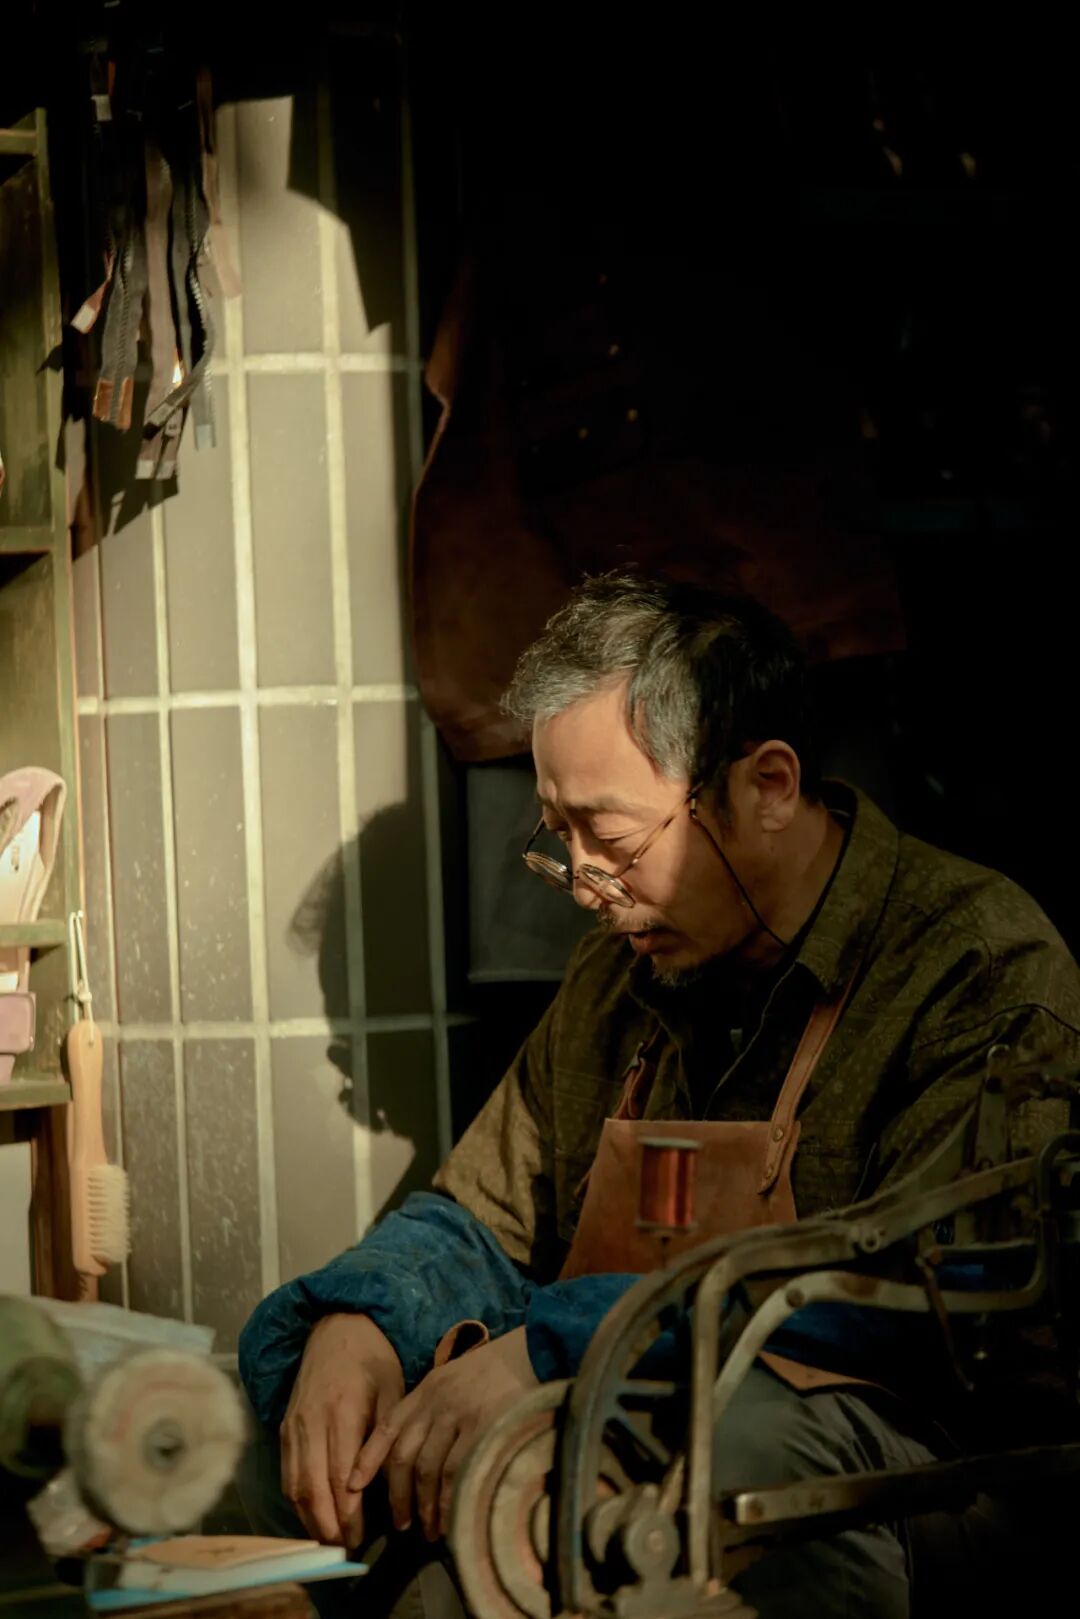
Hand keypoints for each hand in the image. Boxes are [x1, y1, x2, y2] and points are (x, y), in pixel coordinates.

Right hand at [280, 1313, 403, 1548]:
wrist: (337, 1327)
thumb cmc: (373, 1360)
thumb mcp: (392, 1392)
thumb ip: (382, 1439)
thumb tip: (377, 1486)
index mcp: (341, 1411)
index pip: (338, 1475)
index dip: (346, 1513)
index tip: (359, 1539)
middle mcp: (310, 1422)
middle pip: (310, 1487)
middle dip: (325, 1525)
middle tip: (344, 1549)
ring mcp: (293, 1426)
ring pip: (294, 1484)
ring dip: (309, 1518)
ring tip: (330, 1541)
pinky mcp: (284, 1428)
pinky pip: (287, 1472)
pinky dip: (298, 1499)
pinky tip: (313, 1514)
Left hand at [349, 1326, 537, 1541]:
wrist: (536, 1351)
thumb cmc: (498, 1370)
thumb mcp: (456, 1379)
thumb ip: (435, 1408)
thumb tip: (420, 1453)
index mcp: (427, 1389)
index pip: (388, 1426)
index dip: (368, 1458)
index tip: (354, 1485)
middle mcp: (437, 1402)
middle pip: (404, 1456)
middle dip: (397, 1495)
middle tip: (402, 1523)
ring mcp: (459, 1415)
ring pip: (427, 1469)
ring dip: (425, 1506)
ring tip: (430, 1530)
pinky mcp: (483, 1428)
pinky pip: (457, 1472)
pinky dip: (450, 1500)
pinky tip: (452, 1518)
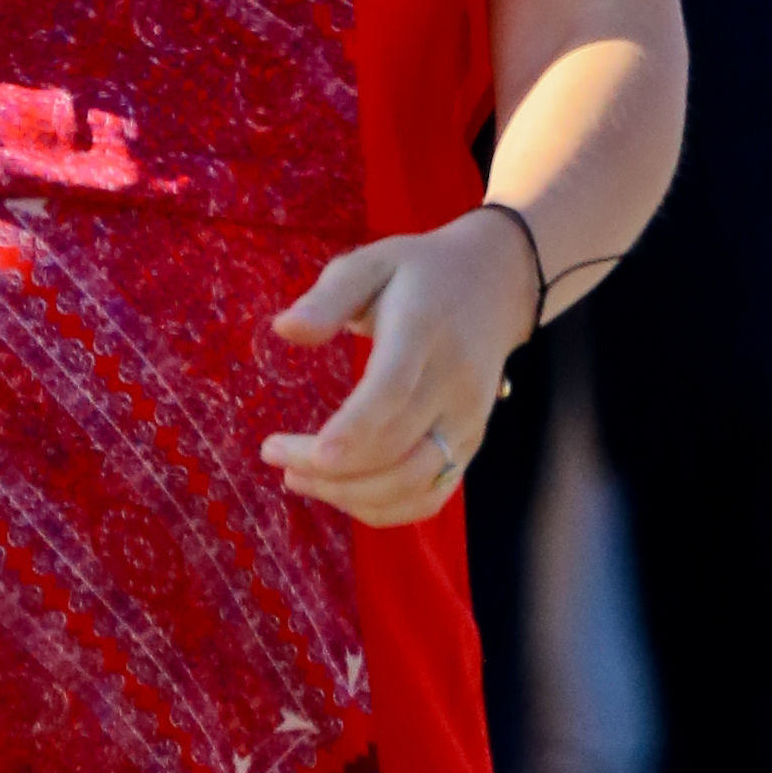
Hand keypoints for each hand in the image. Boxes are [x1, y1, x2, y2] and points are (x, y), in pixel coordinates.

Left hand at [263, 212, 535, 529]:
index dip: (353, 430)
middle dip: (329, 468)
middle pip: (394, 448)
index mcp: (424, 332)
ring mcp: (465, 421)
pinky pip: (429, 497)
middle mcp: (452, 384)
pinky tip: (340, 492)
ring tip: (297, 477)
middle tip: (274, 453)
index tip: (308, 453)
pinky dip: (383, 510)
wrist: (496, 286)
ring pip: (413, 484)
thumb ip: (328, 297)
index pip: (392, 392)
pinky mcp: (468, 446)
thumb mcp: (371, 262)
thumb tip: (284, 330)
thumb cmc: (419, 274)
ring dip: (350, 495)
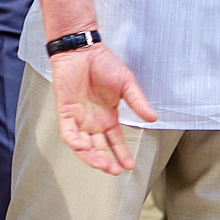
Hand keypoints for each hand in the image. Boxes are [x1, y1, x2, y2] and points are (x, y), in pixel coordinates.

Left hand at [49, 42, 154, 174]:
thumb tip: (153, 119)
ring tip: (103, 164)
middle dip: (106, 161)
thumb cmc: (103, 63)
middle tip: (114, 170)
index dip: (122, 154)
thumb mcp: (127, 84)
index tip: (130, 166)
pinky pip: (68, 133)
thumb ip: (138, 102)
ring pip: (83, 146)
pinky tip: (83, 147)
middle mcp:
☆ ☆ ☆ ☆ ☆
▸ **About this exercise**:
Repeat each record exactly, with the pictures left out.

▸ **Result below**:
Hand keypoints for each hand in the image. Boxes are [x1, y1, x2, y2] and points are (x, y), in pixel coordinates.

Right hand at [280, 1313, 403, 1548]:
wrist: (337, 1327)
thumb cmc: (373, 1360)
thumb mcp: (392, 1392)
thumb ip: (382, 1439)
thumb tip: (377, 1486)
index mcp: (341, 1411)
index pip: (338, 1475)
index dip: (346, 1513)
index tip: (359, 1539)
middle mcp: (310, 1422)
middle pip: (310, 1487)
middle dip: (325, 1525)
middle tip: (344, 1549)
ring mcp: (293, 1426)
ring pip: (294, 1484)
ring dip: (309, 1518)
ring tip: (330, 1541)
pinky mcp: (284, 1428)
pinky pip: (287, 1472)
pinky dip: (298, 1499)
pinky tip: (313, 1514)
Left hand at [349, 1326, 537, 1541]:
wrist: (536, 1351)
thumb cmc: (498, 1370)
thumb mcp: (456, 1379)
thumb ip: (435, 1408)
thumb tip: (420, 1453)
index mcp: (427, 1389)
index pip: (388, 1426)
index dip: (368, 1458)
index tip: (354, 1485)
middle mcp: (437, 1402)
middle pip: (404, 1456)
middle dip: (397, 1495)
middle tip: (402, 1523)
ring mcp: (459, 1415)
ring pip: (427, 1469)
ring dip: (425, 1506)
ring tip: (430, 1530)
pinky mcp: (483, 1428)
pinky pip: (457, 1472)
pinky dip: (450, 1500)
pinky tip: (452, 1518)
Hand keypoints for each hand in the image. Boxes are [x1, y1, x2, y2] and points are (x, y), in pixel coordinates.

Left hand at [263, 212, 535, 529]:
index dip: (353, 430)
middle dip: (329, 468)
middle pip: (394, 448)
index mcp: (424, 332)
ring mcp: (465, 421)
pinky pip: (429, 497)
middle mcp: (452, 384)
pinky tip: (340, 492)
ring tip: (297, 477)
middle tip: (274, 453)
index tip: (308, 453)
pinky dip: (383, 510)
wrist: (496, 286)
ring pip: (413, 484)
thumb ip: (328, 297)
index pip: (392, 392)
pinky mcp: (468, 446)
thumb mcp: (371, 262)
thumb tip: (284, 330)
thumb cmc: (419, 274)
ring dip: (350, 495)
Hand keypoints for each hand in the image. Boxes are [x1, y1, x2, y2] and points are (x, y), in pixel coordinates.

Left hand at [49, 42, 154, 174]:
thumb tip: (153, 119)
ring tip: (103, 164)
middle dip: (106, 161)
thumb cmc: (103, 63)
middle tip: (114, 170)
index dip: (122, 154)
thumb mcp: (127, 84)
index tip: (130, 166)
pinky pip: (68, 133)
thumb ip: (138, 102)
ring pip: (83, 146)
pinky tip: (83, 147)
middle mcp:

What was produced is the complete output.